More likely the increase in tourist arrivals had to do with the temporary closure of Boracay Island which will soon be reopened under new management rules but then who’s complaining aside from the island’s stakeholders and those who earn their income from tourist arrivals in that part of the country?

Certainly not the Cebu business community and local governments who will be among the first to welcome any increase in tourist arrivals since it means more revenue for them.

In fact it was last April when Numbeo, an online database that ranks the living conditions of cities worldwide, placed Cebu City as the eighth safest city in Southeast Asia. But all of that changed in the past few months.

When these same local officials and top business leaders voice concern on the spate of killings that occurred right in their backyard — when even officers of the Philippine Drug Enforcement Agency (PDEA) such as Von Rian Tecson of Carcar City and Asst. Operations Officer Earl Rallos were dispatched with such ease and impunity in August 8 and July 27 this year respectively — no amount of press releases and goodwill visits can immediately erase these anxieties.

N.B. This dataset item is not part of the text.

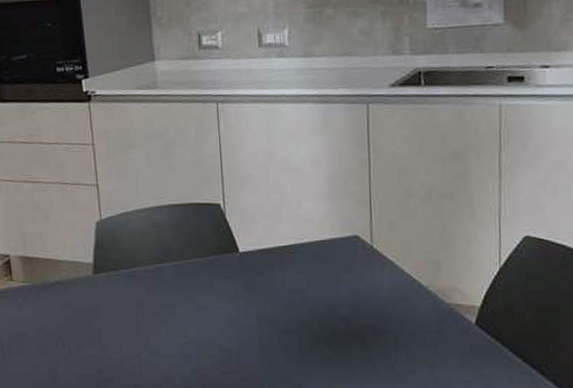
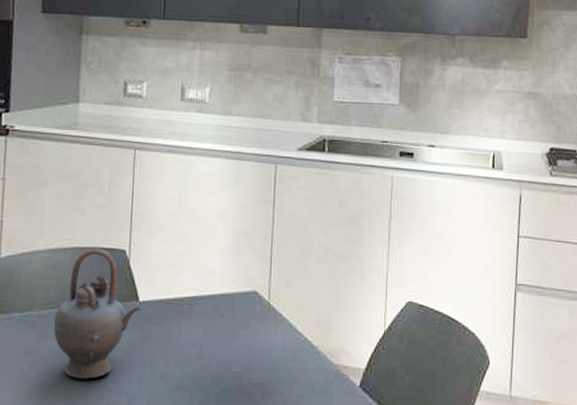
teapot: none [159,204,242,327] -> present [53,248,141,379]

It falls squarely on law enforcement agencies to set things right and the police, unfairly or not, are at the forefront of law enforcement. Thus, when survivors of what is being suspected as a summary execution of criminal suspects initially claimed that police were allegedly responsible for the killings, it only intensified public anxiety and fears that law enforcers are taking the law into their own hands.

It remains to be seen if one of these survivors, habal-habal (motorcycle-for-hire) driver Antonio Belande, can remain safe after he was escorted out by police upon his discharge at the Cebu City Medical Center.

Police officials like Chief Supt. Debold Sinas, Police Regional Office (PRO-7) chief and Senior Supt. Royina Garma, Cebu City police chief, can deny until they’re blue in the face that the police have zero involvement in these killings.

But when incidents of people being killed in the crossfire and ski-mask wearing assailants gun down people in broad daylight with no fear of reprisal occur on a nearly regular basis, there is much to fear for one’s safety for both residents and visitors alike.